*TASK PROMPT*
Render the listing below as a JSON list of strings, one string per line, skipping blank lines and leaving out the pictures.

EXERCISE INPUTS: Begin

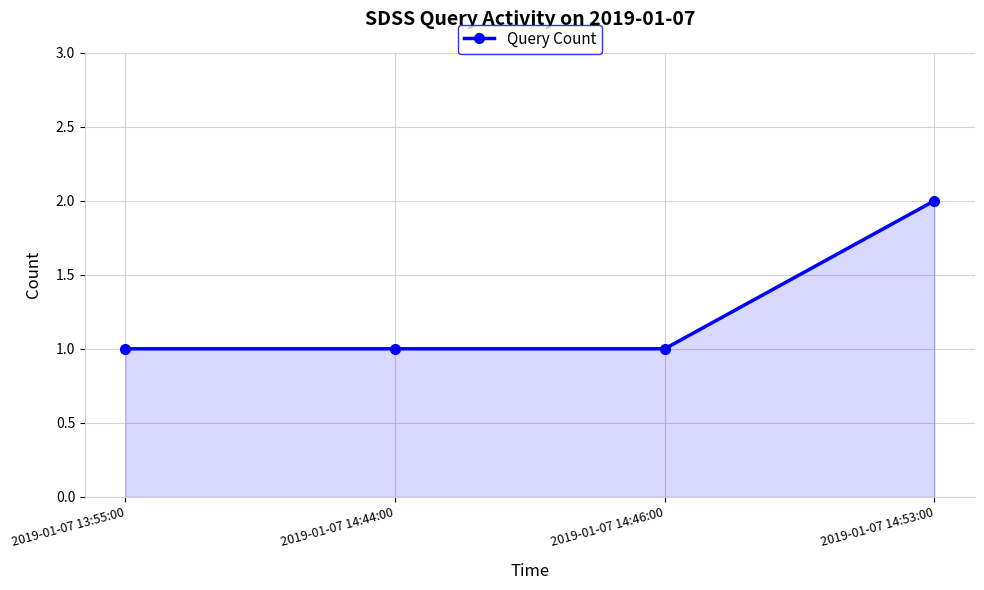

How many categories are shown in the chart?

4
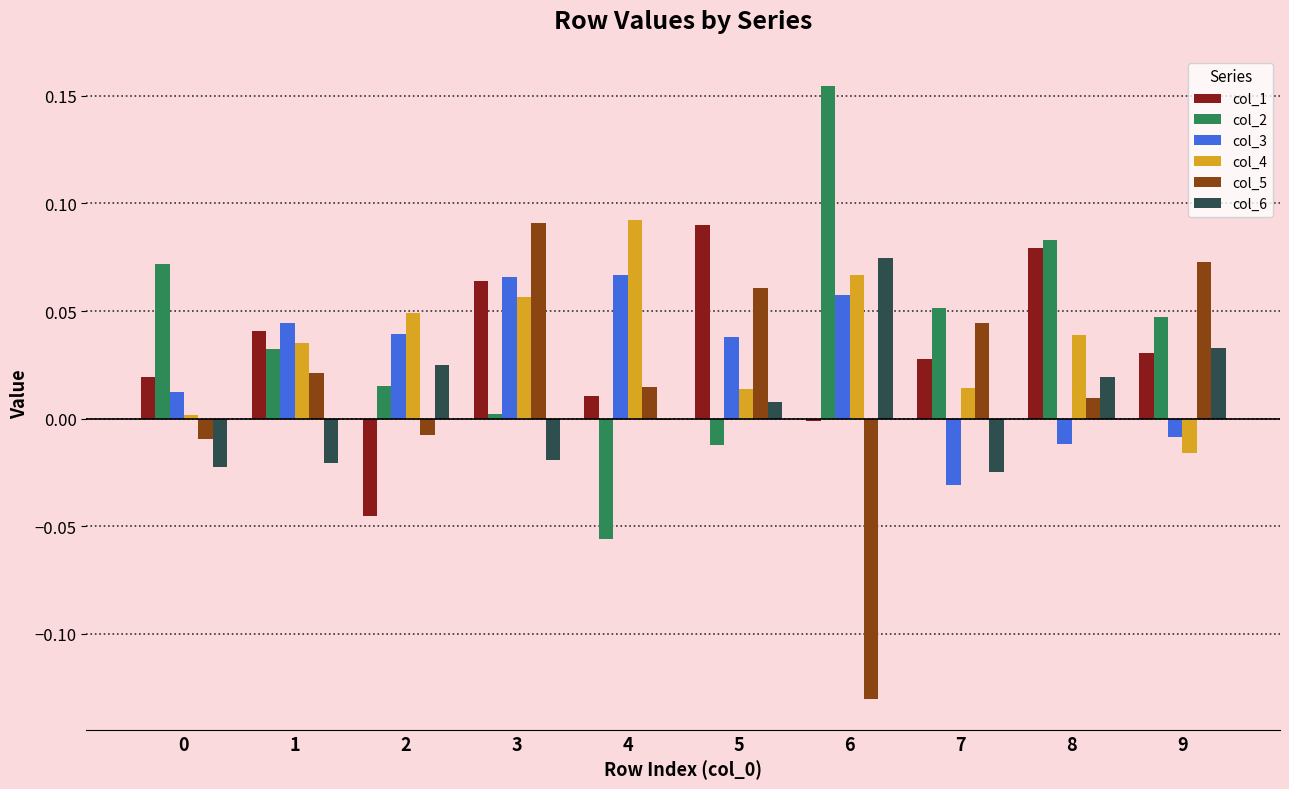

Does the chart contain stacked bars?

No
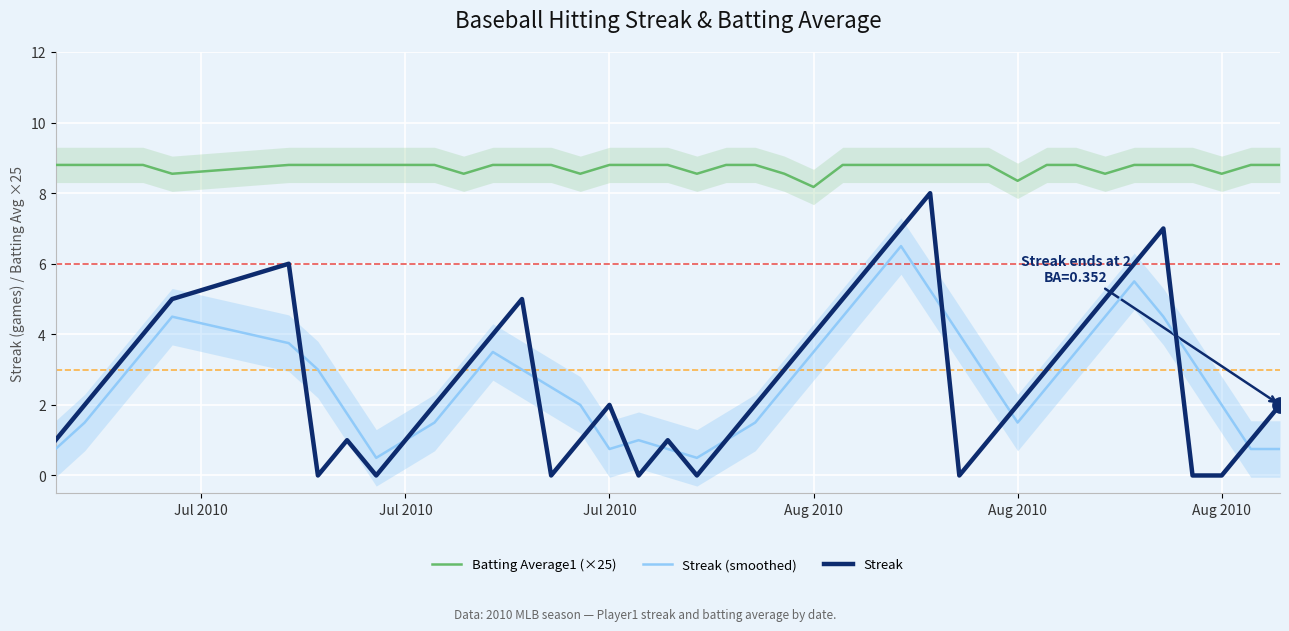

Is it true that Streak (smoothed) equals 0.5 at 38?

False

EXERCISE INPUTS: End

*TASK SOLUTION*
[
  "How many categories are shown in the chart?",
  "4",
  "Does the chart contain stacked bars?",
  "No",
  "Is it true that Streak (smoothed) equals 0.5 at 38?",
  "False"
]